Your Hip Might Be the Problem
This is the cause people rarely suspect. Hip joint problems, including arthritis and labral tears, can produce pain that radiates to the inner knee without any knee damage at all. In one study, about 34% of patients with hip disease experienced anterior knee pain during movement, and a meaningful subset felt it specifically on the inner side.
The reason is neurological. The femoral and obturator nerves, which originate from the same spinal nerve roots (lumbar vertebrae 2 through 4), supply sensation to both the hip joint capsule and the inner knee. Some nerve fibers literally branch to both locations, so the brain has difficulty telling where the signal is coming from. Anatomical dissections have confirmed that branches of these nerves supply the hip joint lining and then continue down to the inner knee area.
If your inner knee pain doesn’t match any of the patterns above, if your knee exam and imaging come back normal, or if you also have groin stiffness or reduced hip rotation, the source may be your hip rather than your knee.
Strengthening the Right Muscles
Regardless of the specific cause, strengthening the muscles around the knee is a core part of recovery and prevention. The American Academy of Orthopaedic Surgeons recommends targeting five muscle groups for knee stability: the quadriceps (front of the thigh), hamstrings (back of the thigh), adductors (inner thigh), abductors (outer thigh), and gluteal muscles (buttocks).
For medial knee pain specifically, the inner quadriceps and adductors deserve extra attention. The inner quadriceps muscle helps track the kneecap properly and stabilizes the joint during the last degrees of straightening.
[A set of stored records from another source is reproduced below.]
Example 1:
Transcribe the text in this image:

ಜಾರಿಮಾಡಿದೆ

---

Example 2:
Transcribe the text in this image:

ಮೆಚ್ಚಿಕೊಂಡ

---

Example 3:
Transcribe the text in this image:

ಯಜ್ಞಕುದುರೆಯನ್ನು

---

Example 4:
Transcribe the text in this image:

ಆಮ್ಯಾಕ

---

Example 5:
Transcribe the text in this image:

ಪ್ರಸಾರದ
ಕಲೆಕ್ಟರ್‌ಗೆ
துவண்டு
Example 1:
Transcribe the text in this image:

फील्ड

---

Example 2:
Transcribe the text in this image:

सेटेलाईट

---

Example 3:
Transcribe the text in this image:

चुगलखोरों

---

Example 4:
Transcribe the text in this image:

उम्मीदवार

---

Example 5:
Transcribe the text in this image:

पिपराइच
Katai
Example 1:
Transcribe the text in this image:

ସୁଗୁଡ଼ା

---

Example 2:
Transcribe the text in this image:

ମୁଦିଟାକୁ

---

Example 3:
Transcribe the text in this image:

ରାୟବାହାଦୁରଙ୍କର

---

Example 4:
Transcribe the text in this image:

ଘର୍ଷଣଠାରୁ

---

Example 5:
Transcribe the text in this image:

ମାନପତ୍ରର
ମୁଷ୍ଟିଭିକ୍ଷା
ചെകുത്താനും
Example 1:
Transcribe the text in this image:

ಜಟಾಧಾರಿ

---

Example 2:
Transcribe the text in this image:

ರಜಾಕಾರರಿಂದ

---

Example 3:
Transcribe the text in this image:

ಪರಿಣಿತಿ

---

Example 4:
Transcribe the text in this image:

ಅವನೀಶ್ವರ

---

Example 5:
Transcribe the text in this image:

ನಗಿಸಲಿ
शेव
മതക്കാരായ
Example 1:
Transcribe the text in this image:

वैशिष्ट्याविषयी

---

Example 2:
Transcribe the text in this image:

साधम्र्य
Hip adduction exercises, where you squeeze your legs together against resistance, strengthen the inner thigh muscles that share tendons at the pes anserine. Stronger glutes also help by controlling how much the knee collapses inward during walking, running, and stair climbing, which reduces strain on all the medial structures.
A practical starting point is straight-leg raises, wall sits, and side-lying leg lifts, progressing to resistance-band exercises and single-leg balance work as strength improves. Consistency over four to six weeks matters more than intensity in the early stages.
Signs That Need Prompt Attention
Most inner knee pain improves with rest, ice, and gradual strengthening. But certain patterns warrant an X-ray or urgent evaluation. The Ottawa Knee Rules, used in emergency departments worldwide, flag the following: you’re 55 or older with a new knee injury, you can’t bend the knee to 90 degrees, you can’t put weight on the leg for four steps (even with a limp), or you have tenderness over the bony bump on the outer upper shinbone (the fibula head). Inability to bear weight immediately after an injury suggests a possible fracture or severe ligament damage. Rapid swelling within hours of an injury, a knee that feels like it might buckle or give way, or locking that won’t resolve also point to injuries that benefit from earlier evaluation rather than waiting.